Force of British Fleet.
| Vessels. | Guns. | Long. | Short. | Long metal. | Short metal. | Weight of metal. |
| Confiance | 37 | 31 | 6 | 744 | 192 | 936 |
| Linnet | 16 | 16 | 192 | 192 | ||
| Chubb | 11 | 1 | 10 | 6 | 180 | 186 |
| Finch | 10 | 4 | 6 | 24 | 108 | 132 |
| Twelve Gunboats | 16 | 8 | 8 | 162 | 256 | 418 |
| Total | 90 | 60 | 30 | 1128 | 736 | 1864 |
Force of American Fleet.
| Vessels. | Guns. | Long. | Short. | Long metal. | Short metal. | Weight of metal. |
| Saratoga | 26 | 8 | 18 | 192 | 636 | 828 |
| Eagle | 20 | 8 | 12 | 144 | 384 | 528 |
| Ticonderoga | 17 | 12 | 5 | 168 | 146 | 314 |
| Preble | 7 | 7 | 63 | 63 | ||
| Ten Gunboats | 16 | 10 | 6 | 192 | 108 | 300 |
| Total | 86 | 45 | 41 | 759 | 1274 | 2033 |
In this calculation the possible error consists only in one disputed eighteen-pound columbiad on the “Finch,” and three disputed guns—one long and two short—on the British gunboats. In one case the British would have thrown about nineteen hundred pounds of metal,—in the other, about eighteen hundred. A glance at the two tables shows that in one respect Downie held a decisive superiority in his guns. He had no less than sixty long-range pieces, while Macdonough had but forty-five. Downie’s long-range guns threw at least eleven hundred pounds of metal; Macdonough’s threw but seven hundred and sixty. If Downie chose his own distance beyond range of the thirty-two-pound carronades, and fought only his long guns, nothing could save Macdonough except extreme good fortune, for he had but fourteen twenty-four-pound guns against Downie’s thirty-four. Firing by broadsides, Downie could throw from his single ship, the “Confiance,” sixteen twenty-four-pound shot, to which Macdonough could reply only with eight, even if he used all his long guns on the same side.

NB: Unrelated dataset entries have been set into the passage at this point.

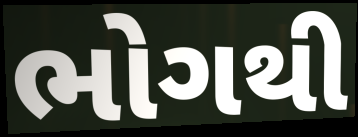
ભોગથી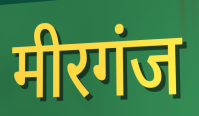
मीरगंजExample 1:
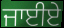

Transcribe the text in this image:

ਜਾਈਏ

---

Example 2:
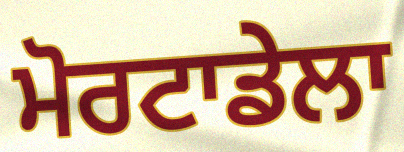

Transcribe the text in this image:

ਮੋਰਟਾਡੇਲਾ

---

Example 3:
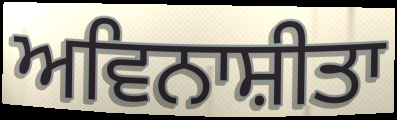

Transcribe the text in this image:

ਅਵਿਨਾਸ਼ੀਤਾ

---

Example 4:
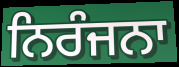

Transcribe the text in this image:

ਨਿਰੰਜਨਾ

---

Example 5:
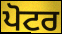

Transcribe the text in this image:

ਪੋਟਰ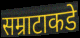
सम्राटाकडेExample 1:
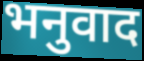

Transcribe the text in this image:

भनुवाद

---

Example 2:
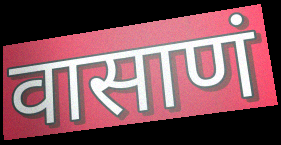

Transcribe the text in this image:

वासाणं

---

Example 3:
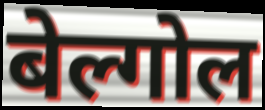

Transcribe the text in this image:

बेल्गोल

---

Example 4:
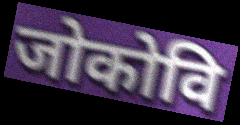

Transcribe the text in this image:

जोकोवि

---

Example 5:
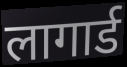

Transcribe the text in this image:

लागार्ड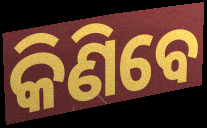
କିଣିବେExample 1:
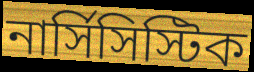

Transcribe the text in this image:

নার্সিসিস্টিক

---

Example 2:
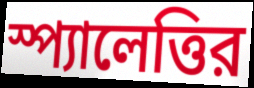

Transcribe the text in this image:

স্প্যালেত্তির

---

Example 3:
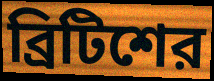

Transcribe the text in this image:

ব্রিটিশের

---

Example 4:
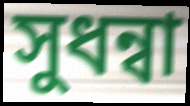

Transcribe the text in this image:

সুধন্বা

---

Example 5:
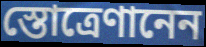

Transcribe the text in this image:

স্তোত্রেণানেন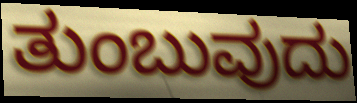
ತುಂಬುವುದು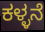
ಕಳ್ಳನೆ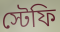
স্টেফি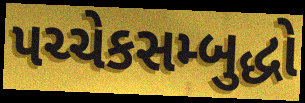
પચ્ચેકસમ્બુદ્ધોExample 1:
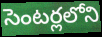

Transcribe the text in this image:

సెంటర్లలోని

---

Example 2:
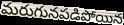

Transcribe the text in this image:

మరుగునపడిపోయిన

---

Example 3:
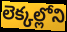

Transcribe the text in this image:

లెక్కల్లోని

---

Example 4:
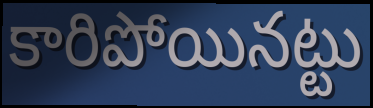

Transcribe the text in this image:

కారిపోయినట్టు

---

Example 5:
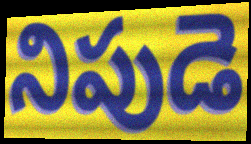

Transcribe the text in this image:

నిపుడె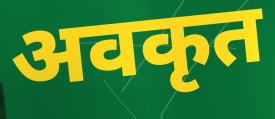
अवकृतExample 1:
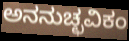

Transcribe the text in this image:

ಅನನುಚ್ಛವಿಕಂ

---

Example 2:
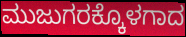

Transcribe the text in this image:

ಮುಜುಗರಕ್ಕೊಳಗಾದ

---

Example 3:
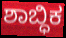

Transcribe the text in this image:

ಶಾಬ್ಧಿಕ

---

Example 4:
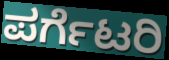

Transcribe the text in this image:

ಪರ್ಗೆಟರಿ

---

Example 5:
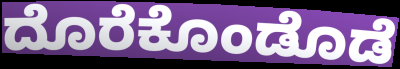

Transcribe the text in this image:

ದೊರೆಕೊಂಡೊಡೆ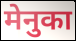
मेनुका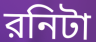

The Americans had a decided advantage only in their commander. Thomas Macdonough, born in Delaware in 1783, was thirty years old when this responsibility fell upon him. He had been educated, like most of the naval heroes, in the hard service of the Tripolitan war, and had been sent to construct and command the naval force on Lake Champlain in the spring of 1813. Macdonough’s superiority over ordinary commanders consisted in the intelligent forethought with which he provided for the chances of battle. His arrangement showed that he foresaw, and as far as possible overcame in advance, every conceivable attack. He compelled the enemy to fight only as pleased himself.
PLAN
OF THE
BATTLE
OF
PLATTSBURG
Position of vessels 20 M. after anchoring
Macdonough anchored his four large vessels across Plattsburg Bay, where it was a mile and a half wide, and placed his gunboats in their rear to fill the gaps. Cumberland Head on his left and front, and Crab Island on his right obliged the enemy to enter in a line so narrow that Downie would find no room to anchor on his broadside out of carronade range, but must sail into the harbor under the raking fire of the American long guns, and take a position within range of the American carronades.[173] As the battle was to be fought at anchor, both squadrons would as a matter of course be anchored with springs on their cables; but Macdonough took the additional precaution of laying a kedge off each bow of the “Saratoga,” bringing their hawsers in on the two quarters, and letting them hang in bights under water.[174] This arrangement enabled him to wind his ship at any time without fear of having his cables cut by the enemy’s shot, and to use his larboard broadside if his starboard guns should be disabled. In effect, it doubled his fighting capacity.